Prince Charles and his wife the Duchess of Cornwall visited the Mary Rose Museum in Portsmouth yesterday, 38 years after the prince was one of the last people to dive down to the wrecked ship.
Back in 1982, Prince Charles was one of the last people to dive down to the wreck of the doomed Tudor ship Mary Rose, which sank just 2km from the entrance to Portsmouth Harbour in 1545 following 34 years of service as Henry VIII’s flagship. Yesterday the prince returned with his wife, the Duchess of Cornwall, to see how the final stages of the ship’s conservation project have been coming along since she took her place in a specially designed £36m museum, which opened in May 2013.
On the royal visit yesterday, Charles spoke of his feelings of diving down to the ship and watching her hull being raised from the seabed of the Solent, and he and the Duchess of Cornwall also looked through some of the 19,000 artefacts found amid the wreckage, which are now reunited with the ship.

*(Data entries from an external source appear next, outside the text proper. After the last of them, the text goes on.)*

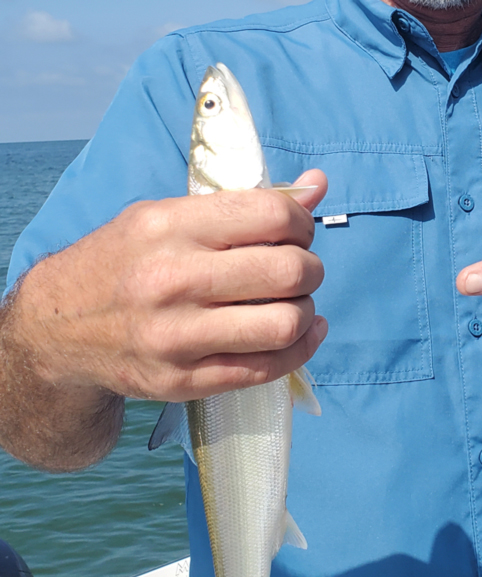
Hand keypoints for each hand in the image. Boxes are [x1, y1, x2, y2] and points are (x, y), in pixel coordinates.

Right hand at [15, 169, 328, 401]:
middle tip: (299, 272)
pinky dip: (298, 349)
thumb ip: (243, 205)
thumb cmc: (123, 264)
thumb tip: (319, 186)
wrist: (58, 330)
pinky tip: (297, 335)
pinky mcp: (184, 381)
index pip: (271, 215)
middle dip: (310, 270)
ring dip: (305, 312)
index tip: (296, 235)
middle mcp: (171, 280)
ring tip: (292, 305)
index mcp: (168, 226)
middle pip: (289, 272)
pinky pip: (268, 369)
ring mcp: (177, 337)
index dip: (301, 224)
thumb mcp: (167, 217)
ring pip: (286, 324)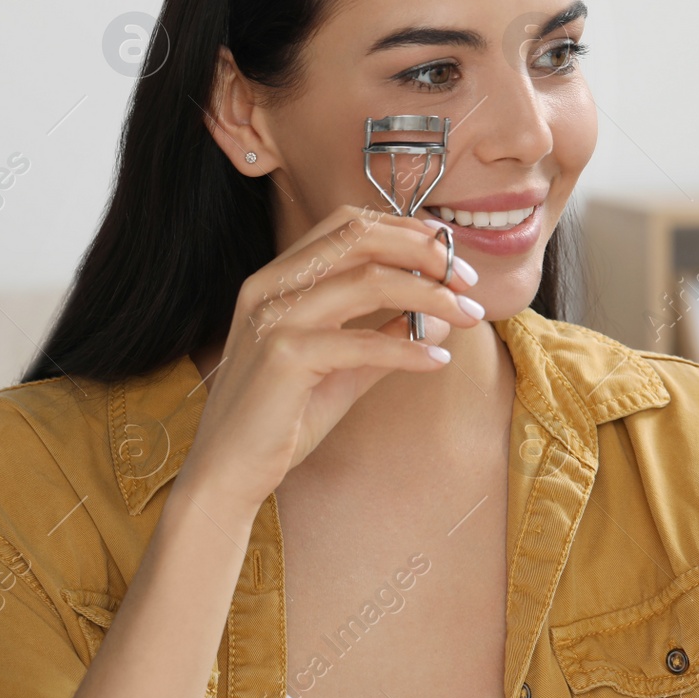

The Prince of Wales, President of the Mary Rose Trust, has been actively involved with the Mary Rose since his first dive on the wreck on 30 July 1975.
Ahead of the visit, Rear Admiral John Lippiett CBE, chief executive of the Mary Rose Trust, said: “We are delighted to be welcoming Their Royal Highnesses to the Mary Rose and to be able to show them around our new museum. They will meet many of the people who have made the museum project possible.
“His Royal Highness’s personal involvement has been fundamental throughout the project’s history and we look forward to showing him our achievements. We are especially pleased that Her Royal Highness, the Duchess of Cornwall will be paying her first visit to the Mary Rose.”
The Mary Rose Museum will be showcasing a specially commissioned promenade performance called ‘War Games’ on 5-6 March by local theatre company Cop the Needle Productions, which will consist of four mini-plays that will take place at multiple points around the museum, with scenes imagining characters and events from the day of the sinking of the Mary Rose.